Minnesota Bans Non-Competes, Part 2
Don't forget contracts of temporary workers and independent contractors (and employee handbooks)
As I reported in my last post, Minnesota has banned non-compete agreements prospectively, effective July 1, 2023. This means that agreements signed on or after that date must not contain provisions that prevent employees and independent contractor workers from:
(a) Working for another employer for a specific period of time.
(b) Working in a specific geographical area.
(c) Working for another employer in a similar capacity as the employee’s previous role.

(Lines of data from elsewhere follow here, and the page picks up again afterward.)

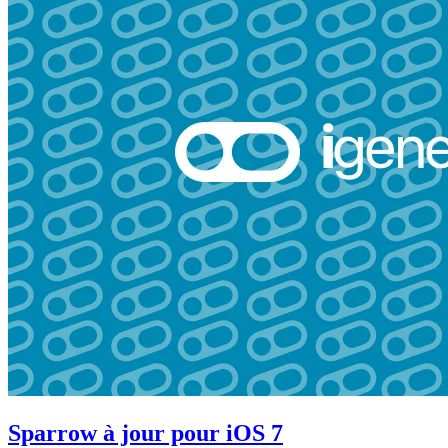
Sparrow à jour pour iOS 7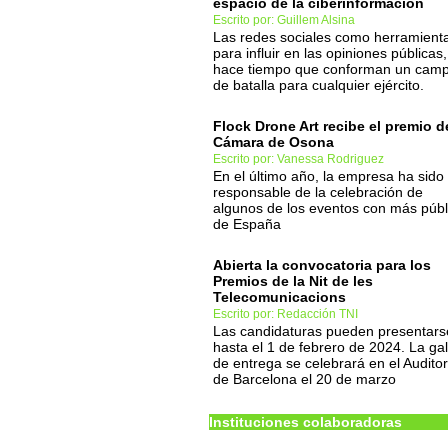
espacio de la ciberinformación
Escrito por: Guillem Alsina
Las redes sociales como herramient
para influir en las opiniones públicas,
hace tiempo que conforman un cam
de batalla para cualquier ejército.
Flock Drone Art recibe el premio d
Cámara de Osona
Escrito por: Vanessa Rodriguez
En el último año, la empresa ha sido
responsable de la celebración de
algunos de los eventos con más públ
de España
Abierta la convocatoria para los
Premios de la Nit de les
Telecomunicacions
Escrito por: Redacción TNI
Las candidaturas pueden presentars
hasta el 1 de febrero de 2024. La ga
de entrega se celebrará en el Auditor
de Barcelona el 20 de marzo
Instituciones colaboradoras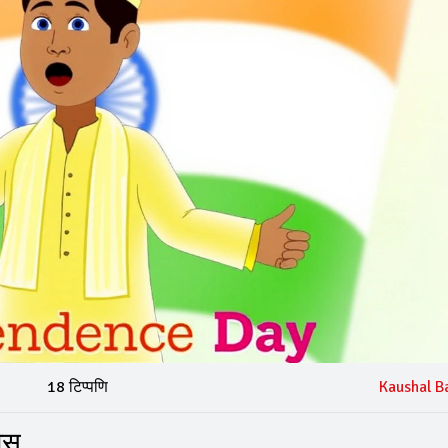
18 टिप्पणि
Kaushal B
ास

My article suggested that non-dealing covenants may continue to be lawful. These are provisions simply prohibiting a salesperson from doing business with his or her former clients or contacts for a certain period after termination of employment. That worker is still free to work for a competing staffing firm, so presumably the non-dealing covenant does not run afoul of the new law. That is a satisfactory solution for internal salespeople (assuming I am correct - consult your own counsel for his or her opinion), but what about a staffing firm's temporary workforce, including independent contractors?
It is traditional for temporary worker employment and contractor agreements to contain language prohibiting the worker for a certain period of time from circumventing the staffing firm and going to work directly for the client. From the staffing firm's perspective, this is perfectly reasonable, because the firm invested its resources to create the platform and develop the client relationship that enabled the worker to obtain the job. And the restriction is quite narrow, only applying to a single client company. Nevertheless, the above-quoted language of the Minnesota statute would seem to clearly invalidate such a restriction.
The statute applies to individuals working as independent contractors ("1099's" in staffing parlance), as well as "W-2" employees on the payroll. An independent contractor is defined under the law as:
any individual whose employment is governed by a contract and whose compensation is not reported to the Internal Revenue Service on a W-2 form. For purposes of this section, independent contractor also includes any corporation, limited liability corporation, partnership, or other corporate entity when an employer requires an individual to form such an organization for purposes of entering into a contract for services as a condition of receiving compensation under an independent contractor agreement.
So for Minnesota staffing firms, as well as firms that may make occasional placements there, there are at least three categories of agreement that should be reviewed with counsel for possible modification before July: (1) Internal employees; (2) temporary w-2 workers; and (3) individual independent contractor workers. In addition, some employee handbooks and policy manuals contain restrictive covenant terms, and these should be reviewed as well.